Thursday, December 3, 2009

Session Level Shared AM is not what you think (or what the manual says!)

The JDeveloper manual gives the following definition for Session Level Shared Application Module:

If a view object instance queries data that depends on the current user, then the query can be cached at the session level and shared by all components that reference the row-set cache. For example, the session-level shared application module might contain a view instance with data security that takes a manager as the current user to return the list of direct reports. In this case, the cache of direct reports would exist for the duration of the manager's session.

After hours of failure, I found a discussion in the JDeveloper and ADF forum describing this issue.

In that post, Steve Muench offers the following explanation, (and subsequently has opened a bug on the Manual's faulted description):
The session scope shared application module is related to the ADFBC Session (SessionImpl) which cooperates with the Transaction object and is related to a single root application module. It is not shared across distinct root application modules. So, I don't believe that you're getting the sharing that you were expecting here.

The only thing that is shared across different root application modules would be an application-scope shared AM, or else something that the controller layer could make available like the HTTP Session, or one of the scopes like pageFlowScope which is managed distinctly from the number of root application modules used by the task flow.


Steve eventually points out that not all is lost trying to share view objects at a higher level than pageFlowScope:

If you can make the language a bind variable in the query, then you could use the application-shared AM. The shared rowsets are cached by unique bind variable combinations.

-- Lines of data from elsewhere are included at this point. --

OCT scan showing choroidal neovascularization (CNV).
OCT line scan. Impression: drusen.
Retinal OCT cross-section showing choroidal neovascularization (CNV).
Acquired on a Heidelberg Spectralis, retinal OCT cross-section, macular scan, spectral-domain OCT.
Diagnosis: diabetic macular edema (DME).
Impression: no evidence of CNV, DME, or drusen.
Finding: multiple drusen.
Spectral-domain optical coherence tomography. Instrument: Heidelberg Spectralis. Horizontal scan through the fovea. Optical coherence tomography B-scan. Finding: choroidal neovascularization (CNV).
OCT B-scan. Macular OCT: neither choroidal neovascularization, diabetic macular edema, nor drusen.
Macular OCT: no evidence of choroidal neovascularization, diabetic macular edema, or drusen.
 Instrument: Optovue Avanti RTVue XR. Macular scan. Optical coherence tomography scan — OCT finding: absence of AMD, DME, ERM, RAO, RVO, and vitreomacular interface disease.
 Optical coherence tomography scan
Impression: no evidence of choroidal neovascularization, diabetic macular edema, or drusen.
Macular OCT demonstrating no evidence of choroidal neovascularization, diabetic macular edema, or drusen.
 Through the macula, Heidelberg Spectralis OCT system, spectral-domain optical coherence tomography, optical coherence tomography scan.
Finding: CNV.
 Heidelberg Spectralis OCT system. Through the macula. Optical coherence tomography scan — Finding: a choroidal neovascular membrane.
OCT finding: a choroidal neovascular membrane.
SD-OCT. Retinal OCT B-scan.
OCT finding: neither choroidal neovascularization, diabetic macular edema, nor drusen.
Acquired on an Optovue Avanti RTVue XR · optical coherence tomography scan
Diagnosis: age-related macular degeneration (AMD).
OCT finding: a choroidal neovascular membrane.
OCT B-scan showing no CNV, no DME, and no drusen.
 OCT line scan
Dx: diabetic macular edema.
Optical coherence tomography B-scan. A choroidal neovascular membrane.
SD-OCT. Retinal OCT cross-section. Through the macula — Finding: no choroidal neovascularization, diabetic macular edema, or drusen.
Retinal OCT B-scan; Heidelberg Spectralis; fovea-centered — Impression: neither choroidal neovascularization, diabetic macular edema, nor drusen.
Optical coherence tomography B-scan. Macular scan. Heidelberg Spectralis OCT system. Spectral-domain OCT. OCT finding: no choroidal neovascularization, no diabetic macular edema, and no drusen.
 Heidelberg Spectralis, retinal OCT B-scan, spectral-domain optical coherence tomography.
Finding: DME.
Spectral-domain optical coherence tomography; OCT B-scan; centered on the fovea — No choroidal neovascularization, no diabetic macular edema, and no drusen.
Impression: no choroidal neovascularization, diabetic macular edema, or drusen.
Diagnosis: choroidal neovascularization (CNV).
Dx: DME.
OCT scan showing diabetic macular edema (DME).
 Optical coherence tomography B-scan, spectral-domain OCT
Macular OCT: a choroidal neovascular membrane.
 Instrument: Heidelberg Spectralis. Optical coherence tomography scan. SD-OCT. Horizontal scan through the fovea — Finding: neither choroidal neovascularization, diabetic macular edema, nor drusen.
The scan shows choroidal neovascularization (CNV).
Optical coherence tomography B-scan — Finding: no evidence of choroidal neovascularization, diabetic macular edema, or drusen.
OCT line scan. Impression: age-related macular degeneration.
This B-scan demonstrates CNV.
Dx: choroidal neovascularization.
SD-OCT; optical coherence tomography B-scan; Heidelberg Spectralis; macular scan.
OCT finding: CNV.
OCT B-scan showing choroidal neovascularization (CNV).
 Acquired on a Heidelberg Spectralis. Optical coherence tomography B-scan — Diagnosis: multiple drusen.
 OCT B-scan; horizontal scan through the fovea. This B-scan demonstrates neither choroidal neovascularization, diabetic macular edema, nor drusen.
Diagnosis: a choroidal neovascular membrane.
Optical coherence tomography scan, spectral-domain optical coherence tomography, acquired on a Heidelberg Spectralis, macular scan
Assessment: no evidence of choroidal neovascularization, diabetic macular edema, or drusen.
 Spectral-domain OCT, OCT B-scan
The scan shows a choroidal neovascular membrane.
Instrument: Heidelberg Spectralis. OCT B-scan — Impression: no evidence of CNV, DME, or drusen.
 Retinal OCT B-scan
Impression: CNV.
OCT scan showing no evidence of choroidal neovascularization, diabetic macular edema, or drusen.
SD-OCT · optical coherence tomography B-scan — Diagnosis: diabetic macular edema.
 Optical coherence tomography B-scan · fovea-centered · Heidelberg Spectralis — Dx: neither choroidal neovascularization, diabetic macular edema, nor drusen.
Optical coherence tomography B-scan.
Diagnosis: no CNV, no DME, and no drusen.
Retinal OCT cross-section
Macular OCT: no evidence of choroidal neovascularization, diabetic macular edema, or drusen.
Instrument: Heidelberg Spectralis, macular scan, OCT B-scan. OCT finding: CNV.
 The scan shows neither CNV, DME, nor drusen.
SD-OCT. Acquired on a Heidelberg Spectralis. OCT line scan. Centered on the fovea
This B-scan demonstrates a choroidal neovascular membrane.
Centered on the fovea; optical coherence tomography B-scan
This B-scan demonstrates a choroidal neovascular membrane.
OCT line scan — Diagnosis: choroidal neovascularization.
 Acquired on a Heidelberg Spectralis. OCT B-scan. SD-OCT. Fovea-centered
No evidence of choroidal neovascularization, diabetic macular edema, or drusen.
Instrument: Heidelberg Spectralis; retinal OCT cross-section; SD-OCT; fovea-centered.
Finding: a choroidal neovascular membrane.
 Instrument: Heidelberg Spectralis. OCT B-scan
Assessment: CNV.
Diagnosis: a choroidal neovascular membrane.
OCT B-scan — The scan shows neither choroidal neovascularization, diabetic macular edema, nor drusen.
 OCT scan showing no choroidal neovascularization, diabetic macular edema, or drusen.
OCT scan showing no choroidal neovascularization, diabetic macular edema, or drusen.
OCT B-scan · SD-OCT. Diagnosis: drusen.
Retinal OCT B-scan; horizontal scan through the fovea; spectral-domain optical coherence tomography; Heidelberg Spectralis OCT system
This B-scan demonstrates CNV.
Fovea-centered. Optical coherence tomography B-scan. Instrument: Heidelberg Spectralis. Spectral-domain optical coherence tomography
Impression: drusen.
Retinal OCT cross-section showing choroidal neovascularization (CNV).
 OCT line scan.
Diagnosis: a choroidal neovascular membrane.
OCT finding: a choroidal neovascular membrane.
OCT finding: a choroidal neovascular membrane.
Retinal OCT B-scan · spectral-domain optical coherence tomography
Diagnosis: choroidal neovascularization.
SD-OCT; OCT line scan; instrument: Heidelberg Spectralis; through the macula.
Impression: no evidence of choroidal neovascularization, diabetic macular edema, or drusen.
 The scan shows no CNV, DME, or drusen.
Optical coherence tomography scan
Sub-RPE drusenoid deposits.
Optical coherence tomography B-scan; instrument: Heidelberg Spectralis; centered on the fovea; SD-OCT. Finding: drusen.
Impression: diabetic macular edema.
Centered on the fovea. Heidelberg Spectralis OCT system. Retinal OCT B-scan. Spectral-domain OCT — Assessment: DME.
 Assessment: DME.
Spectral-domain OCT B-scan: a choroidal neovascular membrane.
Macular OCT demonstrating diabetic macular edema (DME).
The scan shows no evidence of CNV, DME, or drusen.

Since, I wanted to share my lookups for a given user based upon a given bind variable anyway, this will work just as I would like it to, and in fact slightly even better, because now it will be shared across all users, but still maintain a per user uniqueness. The manual describes how to do this pretty well, but you can ignore the other document bug (as pointed out in one of Avrom's Posts):

When viewing a data control usage from the DataBindings.cpx file in the Structure window, do not set the Configuration property to a shared application module configuration. By default, for an application module named AppModuleName, the Property Inspector will list the configurations named AppModuleNameShared and AppModuleNameLocal. At runtime, Oracle ADF uses the shared configuration automatically when you configure an application as a shared application module, but the configuration is not designed to be used by an application module data control usage

Go ahead and select the data control in question in the Structure Window for the DataBindings.cpx file and in the property inspector, set the configuration it should use to be the YourAppModuleShared configuration.